━━ TEXT PASSAGE

- Born: May 18, 1903 Utrecht
- Died: May 1, 1990 (aged 86) Little Valley, Nevada
- Occupation: Biologist
- Known for: Cholodny–Went model

= Frits Warmolt Went =

Dutch botanist (1903–1990)

Frits Warmolt Went (May 18, 1903 – May 1, 1990) was a Dutch biologist whose 1928 experiment demonstrated the existence of auxin in plants.

Went's father was the prominent Dutch botanist Friedrich August Ferdinand Christian Went. After graduating from the University of Utrecht, The Netherlands in 1927 with a dissertation on the effects of the plant hormone auxin, Went then worked as a plant pathologist in the research labs of the Royal Botanical Garden in Buitenzorg, Dutch East Indies (now Bogor, Indonesia) from 1927 to 1933. He then took a position at the California Institute of Technology (Caltech) in Pasadena, California, first researching plant hormones. His interest gradually shifted to environmental influences on plant growth. At Caltech, he was among the first to demonstrate the importance of hormones in plant growth and development. He played an important role in the development of synthetic plant hormones, which then became the basis of much of the agricultural chemical industry.

Frees is known for the Cholodny–Went model, named after Went and the Soviet scientist Nikolai Cholodny.

They proposed it in 1937, after coming independently to the same conclusions.
This is an early model describing the phototropic and gravitropic properties of emerging shoots of monocotyledons. It proposes that auxin, a plant growth hormone, is synthesized in the coleoptile tip, which senses light or gravity and will send the auxin down the appropriate side of the shoot. This causes asymmetric growth of one side of the plant. As a result, the plant shoot will begin to bend toward a light source or toward the surface.

Funded by donors, Went constructed a series of greenhouses at Caltech in which he could vary light conditions, humidity, temperature, air quality and other variables. In 1949 this led to him to construct a large new complex of climate-controlled rooms called the Earhart Plant Research Laboratory, also known as the "phytotron." Here he produced foundational research of the effects of air pollution on plant growth.

In his 1960 article "Blue Haze in the Atmosphere" Went postulated the importance of biogenic volatile organic compounds emitted by forests for atmospheric new particle formation, which has been highly influential in the field of atmospheric chemistry. The blue haze is now known to be
primarily a result of light scattering on secondary organic aerosols, generated via the partitioning of volatile organic chemicals in the atmosphere after successive oxidation and hence reduction in vapor pressure.

In 1958 Went was appointed director of the Missouri Botanical Garden and professor of botany at Washington University in St. Louis, at a point where he had become a world recognized authority on plant growth. He moved from Pasadena to St. Louis with his wife Catharina and their two children, Hans and Anneka. After the opening of the Climatron, the world's first geodesic dome greenhouse, Went's vision of a renewed Missouri Botanical Garden eventually came into conflict with that of its board of trustees, and he resigned as director in 1963. After two years as professor of botany at Washington University, in 1965 he then became director of the Desert Research Institute at the University of Nevada, Reno, where he continued his research on desert plants for the remainder of his career, and on occasion lectured in the department of biology. He remained active in many fields of botany until his death in 1990.

━━━━

| WHAT THE TASK ASKS |
Copy from the text on Frits Warmolt Went, word for word, the section that begins at "Funded by donors, Went" and ends at "pollution on plant growth.", including both.

━━ INFORMATION PROVIDED

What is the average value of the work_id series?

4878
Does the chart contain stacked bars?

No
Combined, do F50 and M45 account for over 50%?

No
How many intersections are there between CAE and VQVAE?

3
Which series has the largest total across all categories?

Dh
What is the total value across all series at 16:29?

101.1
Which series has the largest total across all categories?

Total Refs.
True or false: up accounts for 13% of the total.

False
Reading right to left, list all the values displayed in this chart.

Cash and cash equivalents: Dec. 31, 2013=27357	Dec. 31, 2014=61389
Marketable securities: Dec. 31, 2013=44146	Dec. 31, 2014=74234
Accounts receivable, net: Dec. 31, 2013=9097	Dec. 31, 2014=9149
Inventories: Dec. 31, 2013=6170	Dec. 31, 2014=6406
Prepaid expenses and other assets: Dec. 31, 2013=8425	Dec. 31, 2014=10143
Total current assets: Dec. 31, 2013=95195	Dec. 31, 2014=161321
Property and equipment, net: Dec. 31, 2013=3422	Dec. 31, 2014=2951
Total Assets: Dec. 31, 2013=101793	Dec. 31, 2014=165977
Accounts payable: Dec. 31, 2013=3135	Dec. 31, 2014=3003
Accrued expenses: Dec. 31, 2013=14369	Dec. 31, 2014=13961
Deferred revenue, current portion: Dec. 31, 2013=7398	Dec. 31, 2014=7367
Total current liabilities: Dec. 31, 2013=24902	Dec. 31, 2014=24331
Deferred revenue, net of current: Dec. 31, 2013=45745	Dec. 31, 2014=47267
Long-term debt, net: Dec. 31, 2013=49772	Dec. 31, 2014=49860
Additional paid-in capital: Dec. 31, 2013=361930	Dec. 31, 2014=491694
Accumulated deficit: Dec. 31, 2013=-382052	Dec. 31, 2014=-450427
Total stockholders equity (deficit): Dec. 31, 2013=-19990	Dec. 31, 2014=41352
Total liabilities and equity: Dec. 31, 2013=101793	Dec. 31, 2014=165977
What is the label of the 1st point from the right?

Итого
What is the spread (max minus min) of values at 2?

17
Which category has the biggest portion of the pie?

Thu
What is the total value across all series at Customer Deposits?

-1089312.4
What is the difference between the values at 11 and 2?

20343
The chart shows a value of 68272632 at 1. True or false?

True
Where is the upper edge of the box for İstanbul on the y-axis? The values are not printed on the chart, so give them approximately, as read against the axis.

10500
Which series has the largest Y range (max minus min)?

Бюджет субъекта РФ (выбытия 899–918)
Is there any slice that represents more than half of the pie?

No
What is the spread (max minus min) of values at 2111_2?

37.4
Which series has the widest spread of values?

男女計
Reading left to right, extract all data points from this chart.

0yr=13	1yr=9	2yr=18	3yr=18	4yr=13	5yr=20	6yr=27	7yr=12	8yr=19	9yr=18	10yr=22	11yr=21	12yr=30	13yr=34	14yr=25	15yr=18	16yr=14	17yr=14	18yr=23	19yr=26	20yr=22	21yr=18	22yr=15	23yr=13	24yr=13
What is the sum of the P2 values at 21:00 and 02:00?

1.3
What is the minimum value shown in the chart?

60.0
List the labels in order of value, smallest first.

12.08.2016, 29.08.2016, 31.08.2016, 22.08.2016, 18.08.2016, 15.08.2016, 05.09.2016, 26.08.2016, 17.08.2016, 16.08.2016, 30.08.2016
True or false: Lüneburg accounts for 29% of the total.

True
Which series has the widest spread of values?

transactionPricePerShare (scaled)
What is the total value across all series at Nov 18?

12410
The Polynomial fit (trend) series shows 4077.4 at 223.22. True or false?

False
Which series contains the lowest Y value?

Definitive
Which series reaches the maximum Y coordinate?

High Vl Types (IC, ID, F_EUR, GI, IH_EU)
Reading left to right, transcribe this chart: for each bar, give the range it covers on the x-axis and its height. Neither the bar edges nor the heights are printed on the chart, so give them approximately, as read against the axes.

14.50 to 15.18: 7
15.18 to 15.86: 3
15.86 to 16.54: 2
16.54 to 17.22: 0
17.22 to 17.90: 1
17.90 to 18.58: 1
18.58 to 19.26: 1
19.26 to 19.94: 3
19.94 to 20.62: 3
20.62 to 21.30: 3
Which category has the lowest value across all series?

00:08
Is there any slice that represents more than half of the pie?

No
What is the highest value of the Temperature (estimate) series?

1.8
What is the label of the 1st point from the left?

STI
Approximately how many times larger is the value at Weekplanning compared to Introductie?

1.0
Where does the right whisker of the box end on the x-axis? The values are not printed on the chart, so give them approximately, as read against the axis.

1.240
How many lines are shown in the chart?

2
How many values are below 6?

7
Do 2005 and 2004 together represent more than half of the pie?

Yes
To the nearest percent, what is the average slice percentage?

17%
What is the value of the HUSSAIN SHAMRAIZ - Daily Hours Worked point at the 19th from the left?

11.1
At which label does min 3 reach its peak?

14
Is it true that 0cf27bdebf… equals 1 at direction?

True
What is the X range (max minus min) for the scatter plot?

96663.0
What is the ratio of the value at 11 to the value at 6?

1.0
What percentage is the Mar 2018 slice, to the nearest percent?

━━━━

| RESULT BELOW |
Funded by donors, Went constructed a series of greenhouses at Caltech in which he could vary light conditions, humidity, temperature, air quality and other variables. In 1949 this led to him to construct a large new complex of climate-controlled rooms called the Earhart Plant Research Laboratory, also known as the "phytotron." Here he produced foundational research of the effects of air pollution on plant growth.